Print the data exactly. Pictures stay out.
<<<<
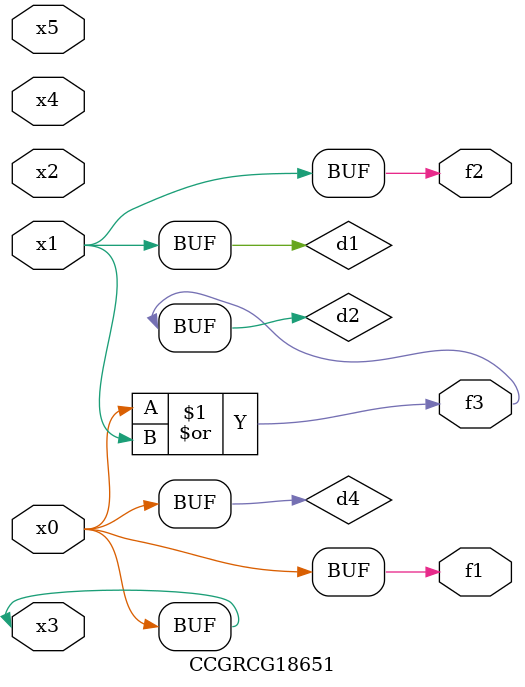
<source format=v>
module CCGRCG18651(
	input x0, x1, x2, x3, x4, x5,
	output f1, f2, f3
);

	wire d1, d2, d3, d4;

	and (d1, x1);
	or (d2, x0, x1);
	nand (d3, x0, x5);
	buf (d4, x0, x3);
	assign f1 = d4;
	assign f2 = d1;
	assign f3 = d2;
endmodule

</source>
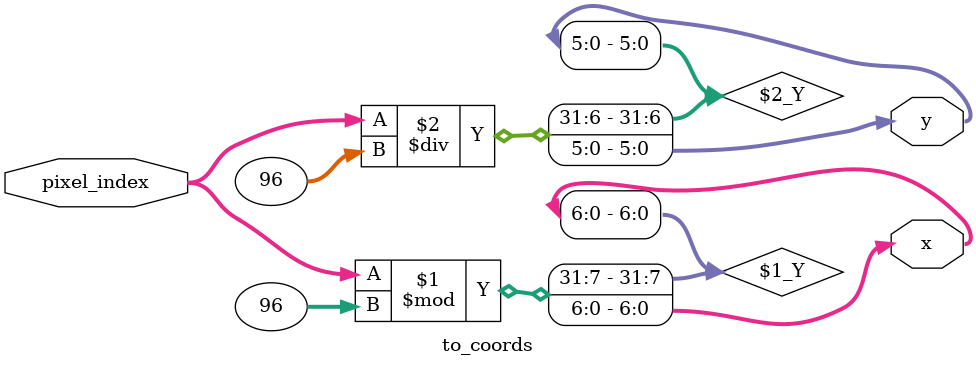
<source format=v>
`timescale 1ns / 1ps


module to_coords( input [12:0] pixel_index, output [6:0] x, output [5:0] y );

    assign x = pixel_index % 96;
    assign y = pixel_index / 96;

endmodule

</source>
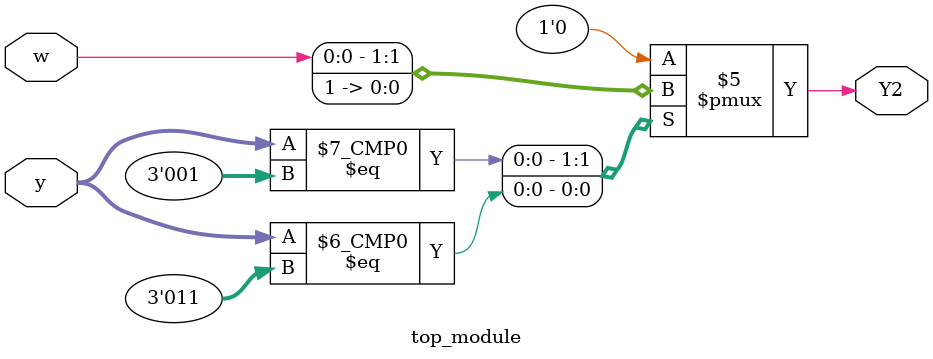
<source format=sv>
module top_module(
    input [3:1] y,
    input w,
    output reg Y2);

    // State encoding
    parameter A = 3'b000;
    parameter B = 3'b001;
    parameter C = 3'b010;
    parameter D = 3'b011;
    parameter E = 3'b100;
    parameter F = 3'b101;

    always @(*) begin
        case (y)
            A: Y2 = 1'b0; // y2 is 0 for state A (000)
            B: Y2 = w;    // y2 depends on w for state B (001)
            C: Y2 = 1'b0; // y2 is 0 for state C (010)
            D: Y2 = 1'b1; // y2 is 1 for state D (011)
            E: Y2 = 1'b0; // y2 is 0 for state E (100)
            F: Y2 = 1'b0; // y2 is 0 for state F (101)
            default: Y2 = 1'b0;
        endcase
    end

endmodule

</source>
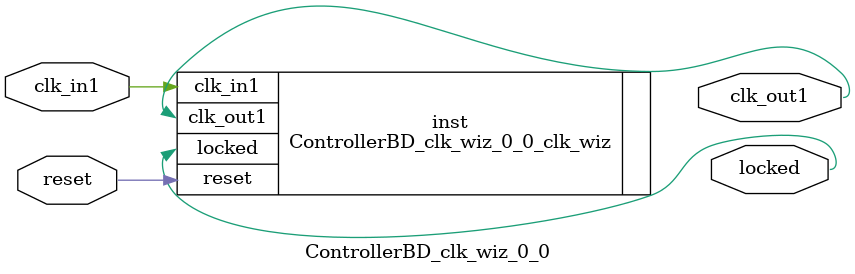
<source format=v>


`timescale 1ps/1ps

(* CORE_GENERATION_INFO = "ControllerBD_clk_wiz_0_0,clk_wiz_v6_0_2_0_0,{component_name=ControllerBD_clk_wiz_0_0,use_phase_alignment=true,use_min_o_jitter=false,use_max_i_jitter=false,use_dyn_phase_shift=false,use_inclk_switchover=false,use_dyn_reconfig=false,enable_axi=0,feedback_source=FDBK_AUTO,PRIMITIVE=MMCM,num_out_clk=1,clkin1_period=8.000,clkin2_period=10.000,use_power_down=false,use_reset=true,use_locked=true,use_inclk_stopped=false,feedback_type=SINGLE,CLOCK_MGR_TYPE=NA,manual_override=false}" *)

module ControllerBD_clk_wiz_0_0 
 (
  // Clock out ports
  output        clk_out1,
  // Status and control signals
  input         reset,
  output        locked,
 // Clock in ports
  input         clk_in1
 );

  ControllerBD_clk_wiz_0_0_clk_wiz inst
  (
  // Clock out ports  
  .clk_out1(clk_out1),
  // Status and control signals               
  .reset(reset), 
  .locked(locked),
 // Clock in ports
  .clk_in1(clk_in1)
  );

endmodule

</source>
>>>>
» YOUR RESPONSE:
<source format=v>
module CCGRCG18651(
	input x0, x1, x2, x3, x4, x5,
	output f1, f2, f3
);

	wire d1, d2, d3, d4;

	and (d1, x1);
	or (d2, x0, x1);
	nand (d3, x0, x5);
	buf (d4, x0, x3);
	assign f1 = d4;
	assign f2 = d1;
	assign f3 = d2;
endmodule

</source>
<source format=v>
`timescale 1ns / 1ps


module to_coords( input [12:0] pixel_index, output [6:0] x, output [5:0] y );

    assign x = pixel_index % 96;
    assign y = pixel_index / 96;

endmodule

</source>
<source format=sv>
module top_module(
    input [3:1] y,
    input w,
    output reg Y2);

    // State encoding
    parameter A = 3'b000;
    parameter B = 3'b001;
    parameter C = 3'b010;
    parameter D = 3'b011;
    parameter E = 3'b100;
    parameter F = 3'b101;

    always @(*) begin
        case (y)
            A: Y2 = 1'b0; // y2 is 0 for state A (000)
            B: Y2 = w;    // y2 depends on w for state B (001)
            C: Y2 = 1'b0; // y2 is 0 for state C (010)
            D: Y2 = 1'b1; // y2 is 1 for state D (011)
            E: Y2 = 1'b0; // y2 is 0 for state E (100)
            F: Y2 = 1'b0; // y2 is 0 for state F (101)
            default: Y2 = 1'b0;
        endcase
    end

endmodule

</source>
<source format=v>


`timescale 1ps/1ps

(* CORE_GENERATION_INFO = "ControllerBD_clk_wiz_0_0,clk_wiz_v6_0_2_0_0,{component_name=ControllerBD_clk_wiz_0_0,use_phase_alignment=true,use_min_o_jitter=false,use_max_i_jitter=false,use_dyn_phase_shift=false,use_inclk_switchover=false,use_dyn_reconfig=false,enable_axi=0,feedback_source=FDBK_AUTO,PRIMITIVE=MMCM,num_out_clk=1,clkin1_period=8.000,clkin2_period=10.000,use_power_down=false,use_reset=true,use_locked=true,use_inclk_stopped=false,feedback_type=SINGLE,CLOCK_MGR_TYPE=NA,manual_override=false}" *)

module ControllerBD_clk_wiz_0_0 
 (
  // Clock out ports
  output        clk_out1,
  // Status and control signals
  input         reset,
  output        locked,
 // Clock in ports
  input         clk_in1
 );

  ControllerBD_clk_wiz_0_0_clk_wiz inst
  (
  // Clock out ports  
  .clk_out1(clk_out1),
  // Status and control signals               
  .reset(reset), 
  .locked(locked),
 // Clock in ports
  .clk_in1(clk_in1)
  );

endmodule

</source>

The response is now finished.